Begin Record list
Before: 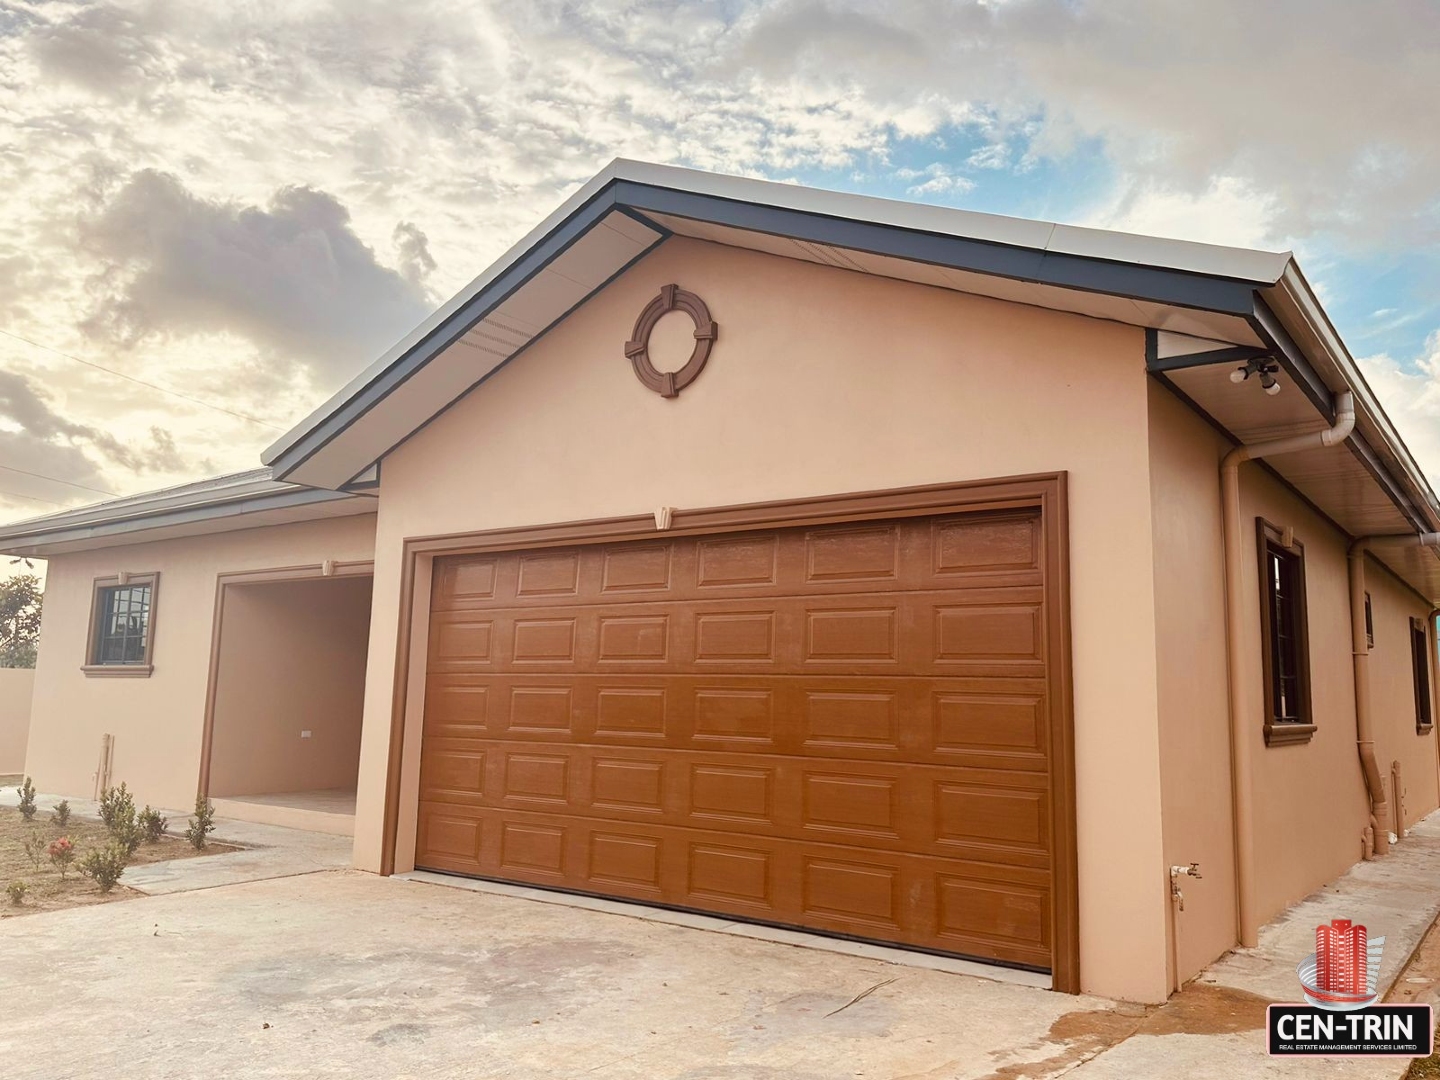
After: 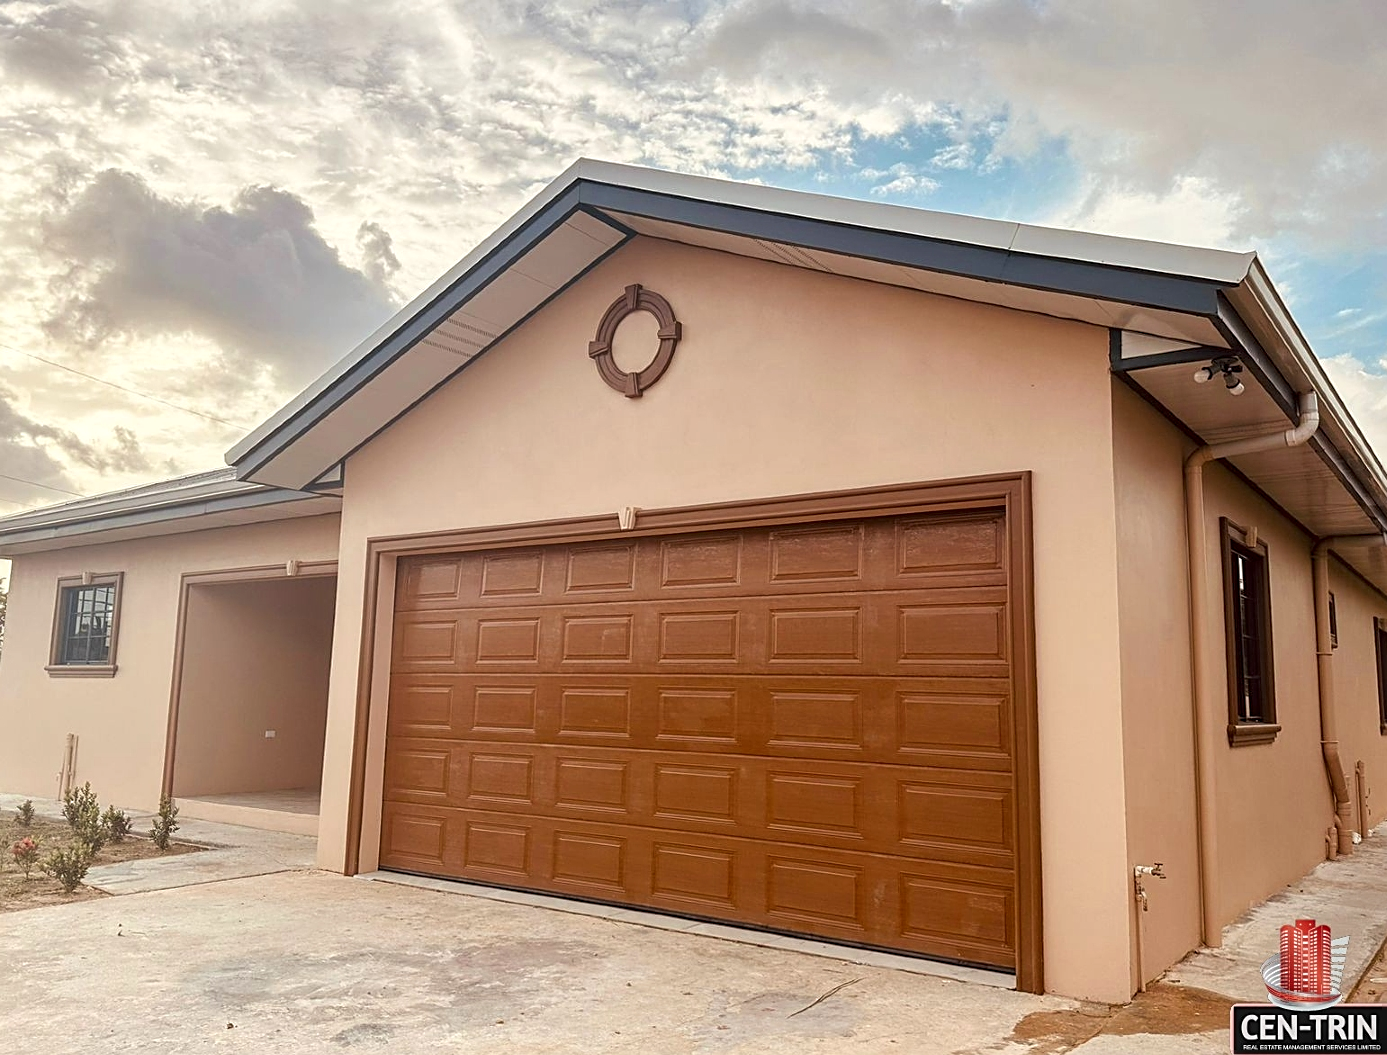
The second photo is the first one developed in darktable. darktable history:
tone equalizer: on, module defaults
crop and rotate: left 2.536%, right 1.107%, bottom 2.246%
sharpen: on, module defaults
local contrast: on, module defaults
End Record list
Task details:
Render the text lines of the entries above as a JSON list of strings, with one string per line and blank lines omitted. Leave out the pictures.

Correct answer:
[
  "Before: ",
  "After: ",
  "The second photo is the first one developed in darktable. darktable history:",
  "tone equalizer: on, module defaults",
  "crop and rotate: left 2.536%, right 1.107%, bottom 2.246%",
  "sharpen: on, module defaults",
  "local contrast: on, module defaults"
]